Она пробежала через сад, с трудом открыла заржавленную калитку и остановилась. Улица была пуста. Ветер нёс по ней листья, а с тёмного неба падали холодные капли дождя.

Мария долго ждала и прислушивалась. Наконец ей показалось, что вдоль ограды идёт и напевает человек. Она сделала несколько шагов ему навстречу, столкнулась с ним и вскрикнула. Человек остановился и спросил:

Кто здесь?

Хорошо, - сказал человек спокойно. - Хотя я не священник, но это всё равно. Пойдёмте.

Они вошли в дом. При свече Мария увидела худого маленького человека. Он сбросил на скамейку мокрый плащ. Он был одет с изяществом и простотой - огонь свечи поблёскивал на его чёрном камзоле, хрустальных пуговицах и кружевном жабо.

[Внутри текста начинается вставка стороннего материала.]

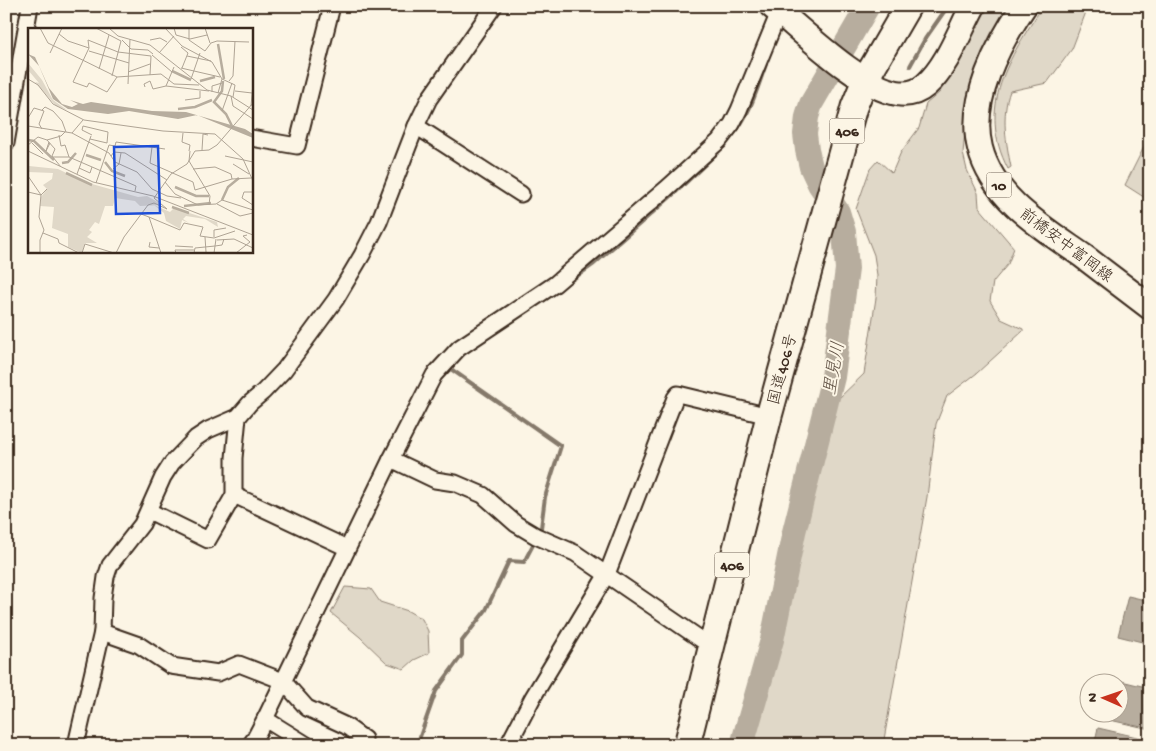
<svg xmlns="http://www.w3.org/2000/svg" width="1156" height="751" viewBox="0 0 1156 751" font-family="'Gochi Hand','Klee One',sans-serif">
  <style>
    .green { fill: #e0d8c8; stroke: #8e8173 }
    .water { fill: #b7ad9e; stroke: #85796b }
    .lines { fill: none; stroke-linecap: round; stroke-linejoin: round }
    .stream { stroke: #85796b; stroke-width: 4 }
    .river { stroke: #b7ad9e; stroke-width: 24 }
    .minor-casing { stroke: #3b2a1e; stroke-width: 19 }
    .primary-casing { stroke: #3b2a1e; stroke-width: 28 }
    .trunk-casing { stroke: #3b2a1e; stroke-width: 29 }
    .minor { stroke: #fcf5e5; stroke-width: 15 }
    .primary { stroke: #fcf5e5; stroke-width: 24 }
    .trunk { stroke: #fcf5e5; stroke-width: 25 }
    .labels { text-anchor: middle; stroke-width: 4; stroke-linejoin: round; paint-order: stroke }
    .shield { fill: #fcf5e5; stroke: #75675a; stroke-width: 1 }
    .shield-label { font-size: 15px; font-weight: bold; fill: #3b2a1e }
    .street-label { font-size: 16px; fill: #3b2a1e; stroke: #fcf5e5 }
    .water-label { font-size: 18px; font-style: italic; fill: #605144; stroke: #fcf5e5 }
    .inset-river { fill: none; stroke: #b7ad9e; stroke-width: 2.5 }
    .inset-road { fill: none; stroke: #afa495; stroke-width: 1 }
    .view { fill: #1d4ed8; fill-opacity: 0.15; stroke: #1d4ed8; stroke-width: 2.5 }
    .inset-edge { fill: none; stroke: #3b2a1e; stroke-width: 2.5 }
  </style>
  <rect width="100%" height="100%" fill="#fcf5e5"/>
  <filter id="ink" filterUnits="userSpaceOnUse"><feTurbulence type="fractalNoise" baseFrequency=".02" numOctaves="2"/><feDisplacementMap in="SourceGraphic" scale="10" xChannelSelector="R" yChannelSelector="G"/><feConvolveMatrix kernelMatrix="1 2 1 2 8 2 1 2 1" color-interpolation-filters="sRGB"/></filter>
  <g filter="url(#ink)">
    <g class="green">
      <path d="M985,6H1011L967,108L963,153L967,170L978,193L979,207L1014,248L1008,264L993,282L990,301L1001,319L1023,329V331L977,373L947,396L936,424L927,497L883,745H750L781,583L801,514L838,399L864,374L876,298L877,275L874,255L856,209L870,169L878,160L892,173L901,152L919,128L926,104L940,92Z"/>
      <path d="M1043,6H1090L1086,12L1072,49L1047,83L1010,91C1001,116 1006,142 1011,167L1008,169C976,107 1009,58 1043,6Z"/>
      <path d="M1150,135V201L1125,185Z"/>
      <path d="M345,587L371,589L380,602L408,611L422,619L428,631L429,653L414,660L404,669L387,663L360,637L331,613Z"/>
    </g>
    <g class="water">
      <path d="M1128,596L1150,601V644L1118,636Z"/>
      <path d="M1109,678L1150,688V729L1101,718L1102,714H1118V684L1108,683Z"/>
      <path d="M1098,728L1150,740V745H1094Z"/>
    </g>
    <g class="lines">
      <g class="stream">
        <path d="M910,66L925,39L948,6"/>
        <path d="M732,136C750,115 757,90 766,64"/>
        <path d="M570,281L594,264L676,192L719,151"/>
        <path d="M448,367L561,446L545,497L541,528L539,532"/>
        <path d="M417,745L436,691L462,655V641L486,610L509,561L524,562L536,539"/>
      </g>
      <path class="river" d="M742,745L772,640L794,532L833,377L847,269L844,232L838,212L819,184L811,167L807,150L805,134L807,117L811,104L868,6"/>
      <g class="minor-casing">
        <g id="minor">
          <path d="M416,126L521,194"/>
          <path d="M251,138L297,146L332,6"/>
          <path d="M6,143L30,6"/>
          <path d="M391,459L435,480L455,483L483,495L516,524L536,536L575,553L712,647"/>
          <path d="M234,495L347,548"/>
          <path d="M149,511L208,540L234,495V458L238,417"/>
          <path d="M102,632L139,645L171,666L218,673L239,664L283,681L307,708L346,726L364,739V745"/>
          <path d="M265,719L307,745"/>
          <path d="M76,745L102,632L103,598L106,577L110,565L142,524L163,477L172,463L196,438L208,430L238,417L250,403L263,392L284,370L336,299L362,255L379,222L416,126L429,99L494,6"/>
          <path d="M250,745L255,738L265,719L391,459L434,375L459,348L555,284L666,189L719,141L732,124L739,110L775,22L785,7"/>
          <path d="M508,745L533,697L607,574L675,398L678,394L769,416"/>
        </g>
      </g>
      <g class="primary-casing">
        <g id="primary">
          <path d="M772,6C803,31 859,87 897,93C908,95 918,92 926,85C948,65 959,32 973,6"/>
          <path d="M1024,6C998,44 968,101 980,148C993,199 1043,228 1083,256C1105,273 1128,290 1150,307"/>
        </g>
      </g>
      <g class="trunk-casing">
        <path id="trunk" d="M687,745L769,416L854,107L865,80L908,6"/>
      </g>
      <use href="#minor" class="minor"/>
      <use href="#primary" class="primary"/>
      <use href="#trunk" class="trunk"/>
    </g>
  </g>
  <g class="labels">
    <g class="shield">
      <rect x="829.5" y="118.5" width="35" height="25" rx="4"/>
      <rect x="986.5" y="172.5" width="25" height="25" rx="4"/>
      <rect x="714.5" y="552.5" width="35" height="25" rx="4"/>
    </g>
    <g class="shield-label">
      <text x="847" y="136">406</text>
      <text x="999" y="190">10</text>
      <text x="732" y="570">406</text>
    </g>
    <g class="street-label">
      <text transform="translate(1067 244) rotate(37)" y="6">前橋安中富岡線</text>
      <text transform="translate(781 369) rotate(-75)" y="6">国道406号</text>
    </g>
    <g class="water-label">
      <text transform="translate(833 368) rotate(-80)" y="6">里見川</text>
    </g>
  </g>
  <g transform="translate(28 28)">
    <rect width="225" height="225" fill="#fcf5e5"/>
    <path d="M0,35L14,52L25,72L39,82L28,78L7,54L11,55L0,42ZM1,138L30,141L57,154L110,169L119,168L135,177L112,178L107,173L87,170L85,178H77L71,196L67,194L61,202L64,204L59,209L69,215H57L54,225L40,219V206L24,200L26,179L12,178L13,169L19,161L15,157L24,151L25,145L0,144ZM126,177L142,184L146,180L189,194L190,199L177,191L158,188L155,191L161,195L154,192L152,201L138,193L136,185Z" fill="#e0d8c8"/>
    <path d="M0,26L7,29L21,60L34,76L44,79L50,76L42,72L55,76L63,74L124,83L158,84L217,101L225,106V110L169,87L150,91L101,83L80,86L40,81L25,71L11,38Z" fill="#b7ad9e"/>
    <path class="inset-river" d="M190,16L196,51M144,43L163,52M172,53L187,49M195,53L194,63L186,74L198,86L204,98M150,81L167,79L184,72M0,112L6,113L26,132M58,127L73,132M77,134L84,143L97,148M34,135L40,134L48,125M38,145L64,157M147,159L168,168H181M194,172L200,159L211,150M156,178L183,175M144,179L161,185"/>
    <path class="inset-road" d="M12,0L20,15L89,49L133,46L146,56L171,57M68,0L93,13L84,48M81,0L90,8L122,17L179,62L203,68L205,78L225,91M137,0L154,18L184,34L194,51L190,65M146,0L148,7L162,11L179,7M161,0V12L177,23L183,15L189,13L221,14M177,0L182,15M31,6L40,13L61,20L45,54L59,59L61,55L79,64L89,49M94,12L103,21L120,22L125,26M122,12L132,10L139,14M153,19L160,25L154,40M61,20L60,12L90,24L123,28M61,23L101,35M22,25L34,0M131,25L146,8M124,27L144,44M159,28L183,33M153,40L192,49M71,41L81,7M100,44L122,36M122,47L123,28M0,51L10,57L25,76L56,92L135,103L187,106L215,131L225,153M163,51L172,25M194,51L207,57L205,69M201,53L205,48L207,13M100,56L102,11M138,58L181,63M117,59L116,56L122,53L125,61L138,58L146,39M207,63L224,65M184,64V58L194,55M203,68L225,82M157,72L172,70V63M223,78L225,55M14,82L17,79L25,83L34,93L38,104M194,83L204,55M0,90L6,80L16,83L11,96L14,101M0,98L44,105L81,125L87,134L109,144L124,161L139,168L153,170M44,105L55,92M155,105L154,114L162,117L161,123M31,107L33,118L37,117L41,129M62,111L79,115L80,104L55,98L54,102L64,107M19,112L33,108L37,104M21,114L18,123L22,115M4,115L15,126M0,117L10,109L19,112L27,121L24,128L33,139M124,119L122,135L165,154L167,162L204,151L223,150M174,122L175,106L180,107M0,123L65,154L125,168L225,207M162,123L161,133L182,168L181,177M83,128L86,124L97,125L139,152M197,128L225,134M25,129H41L108,158L107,163M205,136L221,146M51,140L62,145L64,139M85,141L91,136L93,125M165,141L187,139L203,146L204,151M49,146L63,108M0,148L13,167L11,189L16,202L12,212V225M137,154L147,166L170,177L188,176L194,172L225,182M68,155L81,117L87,118L88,114L137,121M0,164L13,167L19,161M225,164H216L214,170L225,177M189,176L212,188L225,185M113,186L121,189L133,225M121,189L152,202L156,195L175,199L172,208L186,210L207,203M15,205L30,211L31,215L51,225M177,209L178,224M186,209V202L198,200M189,212L206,211L225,220M122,214L121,219L131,220M147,218L165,219M54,225L57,216L86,225M88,225L96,209L120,177L126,175L139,181L126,170L143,146L159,136L167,123L181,122L189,117L225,75M148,225L147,222H166M166,225L167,220L187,218L188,211M186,225L187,218L194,217L196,211M208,225L222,214L215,208L219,207"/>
    <path class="view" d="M130,118L132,185L88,186L86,119Z"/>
    <rect width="225" height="225" class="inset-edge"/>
  </g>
  <rect width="1156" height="751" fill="none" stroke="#fcf5e5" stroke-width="25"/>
  <rect x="12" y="12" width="1131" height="726" fill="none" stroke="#3b2a1e" stroke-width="2" filter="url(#ink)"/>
  <g transform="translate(1104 698) rotate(272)"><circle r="24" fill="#fcf5e5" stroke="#afa495"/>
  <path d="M0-4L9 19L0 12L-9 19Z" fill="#c8321e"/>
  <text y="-8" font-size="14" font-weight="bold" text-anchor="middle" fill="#3b2a1e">N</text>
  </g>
</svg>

Он был ещё очень молод, этот незнакомец. Совсем по-мальчишески он тряхнул головой, поправил напудренный парик, быстро придвинул к кровати табурет, сел и, наклонившись, пристально и весело посмотрел в лицо умирающему.

Говорите! - сказал он. - Может быть, властью, данной мне не от бога, а от искусства, которому я служу, я облегчу ваши последние минуты и сниму тяжесть с вашей души.

Я работал всю жизнь, пока не ослеп, - прошептал старик. - А кто работает, у того нет времени грешить. Когда заболела чахоткой моя жена - её звали Мартой - и лекарь прописал ей разные дорогие лекарства и приказал кормить её сливками и винными ягодами и поить горячим красным вином, я украл из сервиза графини Тун маленькое золотое блюдо, разбил его на куски и продал. И мне тяжело теперь вспоминать об этом и скрывать от дочери: я её научил не трогать ни пылинки с чужого стола.

А кто-нибудь из слуг графини пострадал за это? - спросил незнакомец.

Клянусь, сударь, никто, - ответил старик и заплакал. - Если бы я знал, что золото не поможет моей Марте, разве я мог бы украсть!

Как вас зовут? - спросил незнакомец.

Иоганн Мейер, сударь.

Так вот, Иоганн Мейер, - сказал незнакомец и положил ладонь на слепые глаза старика, - вы невинны перед людьми. То, что вы совершили, не есть грех и не является кражей, а, наоборот, может быть зачтено вам как подвиг любви.

Аминь! - прошептал старик.

Аминь! - повторил незнакомец. - А теперь скажите мне вашу последнюю волю.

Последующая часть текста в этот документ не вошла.